What the task requires:
Set down, please, exactly the lines below that run from the line with "focal_35mm: 20" to the line with "f_number: 16", both lines included.

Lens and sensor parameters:

╔══

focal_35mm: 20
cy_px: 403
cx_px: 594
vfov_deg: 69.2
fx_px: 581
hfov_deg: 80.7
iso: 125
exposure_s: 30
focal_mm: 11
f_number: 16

╚══
╔══

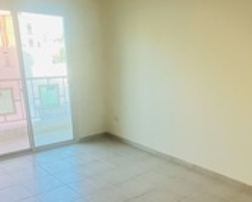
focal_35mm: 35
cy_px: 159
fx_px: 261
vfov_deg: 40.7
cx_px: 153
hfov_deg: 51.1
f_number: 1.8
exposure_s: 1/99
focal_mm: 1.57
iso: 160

╚══

Solved exercise:
focal_35mm: 20
cy_px: 403
cx_px: 594
vfov_deg: 69.2
fx_px: 581
hfov_deg: 80.7
iso: 125
exposure_s: 30
focal_mm: 11
f_number: 16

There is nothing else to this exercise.